Run this to install grub:

# grub-install --target=i386-pc /dev/sda

Run this to create grub config:

# grub-mkconfig -o /boot/grub/grub.cfg

Now we have successfully installed bootloader

Exit installation

Just type exit to exit and unmount all with:

# umount -a

Ok, we can reboot the system now with reboot command. If you’re on your lucky day you should see the login page. Login with the root username and the password you created before.

Hard part is over now configure and setup thing we want

Right now, we don’t have internet connection. I will enable and start the NetworkManager

# systemctl enable NetworkManager
# systemctl start NetworkManager

After that, if you have a ethernet cable connected now you can use the internet. If you want to use wifi now you can do that with:

# nmtui

Create new user

We can use root for all the time but it’s not ideal, so I’ll set up new user for the daily use.

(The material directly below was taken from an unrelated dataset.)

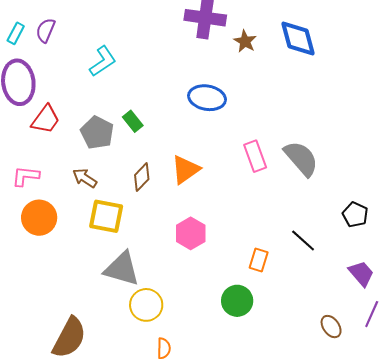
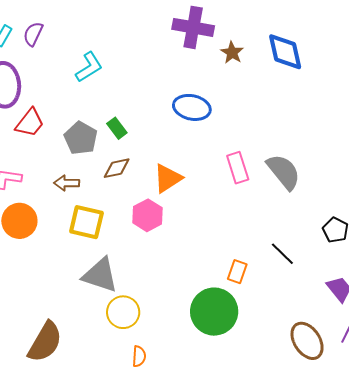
brown diamond: (142, 177) -> (117, 168), moved, turned 32
brown arrow: (85, 178) -> (67, 183), turned -35
pink hexagon: (191, 233) -> (147, 215), moved
green circle: (237, 301) -> (214, 312), size x1.5
brown ellipse: (331, 327) -> (307, 341), size x1.6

# useradd -m -G wheel berkay
And I'll set password for the user
# passwd berkay

We added user to wheel group that means the user can use the magical sudo command. But the sudo command is not enabled.

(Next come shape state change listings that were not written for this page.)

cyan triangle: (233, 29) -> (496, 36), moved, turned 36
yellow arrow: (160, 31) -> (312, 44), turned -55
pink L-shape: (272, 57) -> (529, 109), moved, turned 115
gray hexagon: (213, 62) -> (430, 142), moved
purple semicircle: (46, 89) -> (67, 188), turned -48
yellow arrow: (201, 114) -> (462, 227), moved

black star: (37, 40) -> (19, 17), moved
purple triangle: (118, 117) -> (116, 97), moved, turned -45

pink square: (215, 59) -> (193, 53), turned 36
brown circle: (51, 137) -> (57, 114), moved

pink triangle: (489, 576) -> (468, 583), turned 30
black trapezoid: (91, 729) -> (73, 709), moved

Open the /etc/sudoers file and go all the way down to # %wheel ALL=(ALL) ALL and uncomment it.

To open sudoers file run
# EDITOR=vim visudo

Now we can exit and login to our newly created user.

Video Driver

I don’t know do we need it but it doesn’t hurt:

If you are using Intel
# sudo pacman -S xf86-video-intel
If you are using AMD
# sudo pacman -S xf86-video-amdgpu
For the Nvidia
# sudo pacman -S nvidia nvidia-utils

Display Server

We’ll install Xorg for our display server:

# sudo pacman -S xorg-server xorg-xinit

Window Manager

I like window managers so why not?

# sudo pacman -S i3-gaps i3status dmenu rxvt-unicode picom

Fonts

Also we need some fonts to display:

# sudo pacman -S ttf-linux-libertine noto-fonts-emoji

.xinitrc

We need create a new file called .xinitrc to define what to when we run startx to enter GUI mode.

picom &
exec i3

If you’re having issue with the keyboard layout you can also add:

setxkbmap -layout layout_name &

Run your xinit

We set up everything to start. You’ll just need to run startx to enter your newly configured setup.

Conlusion

You just installed Arch linux. We only did the base stuff, you can start to configure it to your taste.